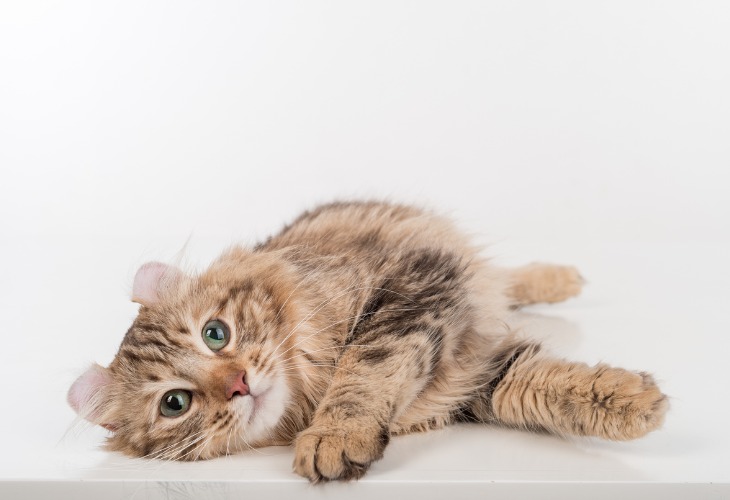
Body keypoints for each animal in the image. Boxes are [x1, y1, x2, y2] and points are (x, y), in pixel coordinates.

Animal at [67, 201, 664, 482]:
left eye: (216, 334)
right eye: (175, 404)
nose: (238, 384)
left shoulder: (418, 286)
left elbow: (365, 367)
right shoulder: (473, 375)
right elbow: (535, 388)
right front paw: (628, 403)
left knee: (505, 277)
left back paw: (560, 278)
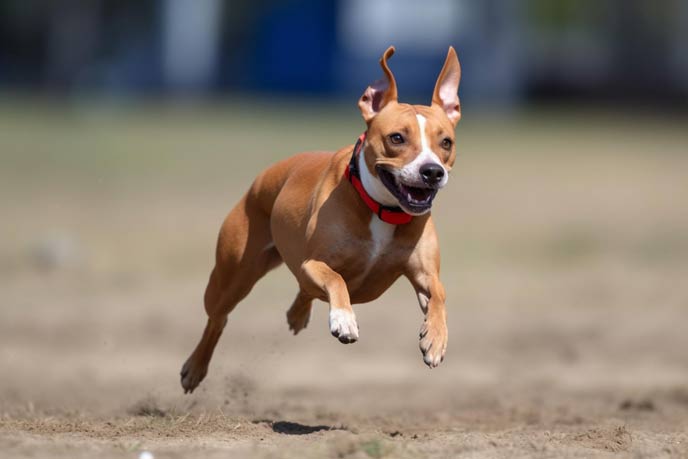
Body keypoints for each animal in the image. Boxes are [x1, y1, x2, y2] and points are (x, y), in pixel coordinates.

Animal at [183, 45, 462, 394]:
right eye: (397, 138)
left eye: (446, 142)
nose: (432, 171)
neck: (382, 209)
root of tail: (263, 179)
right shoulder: (312, 264)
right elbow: (336, 278)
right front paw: (344, 319)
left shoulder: (424, 274)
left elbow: (439, 293)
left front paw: (435, 339)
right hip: (232, 275)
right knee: (217, 318)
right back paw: (194, 368)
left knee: (302, 293)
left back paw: (297, 314)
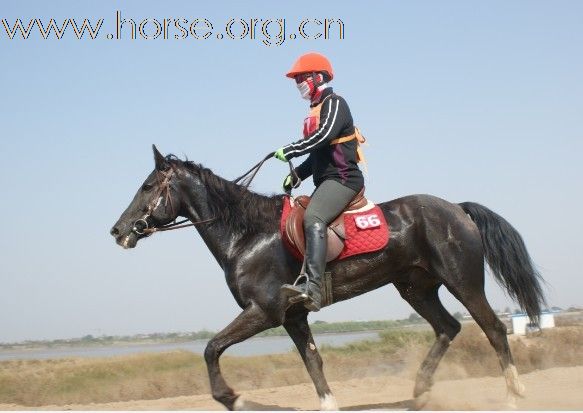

EXERCISE DESCRIPTION — The expected output is every line of the records in which the string "shoulder" appears.

ANSWER SPACE —
left shoulder: (418, 286)
right shoulder: (473, 375)
right shoulder: (312, 264)
left shoulder: (424, 274)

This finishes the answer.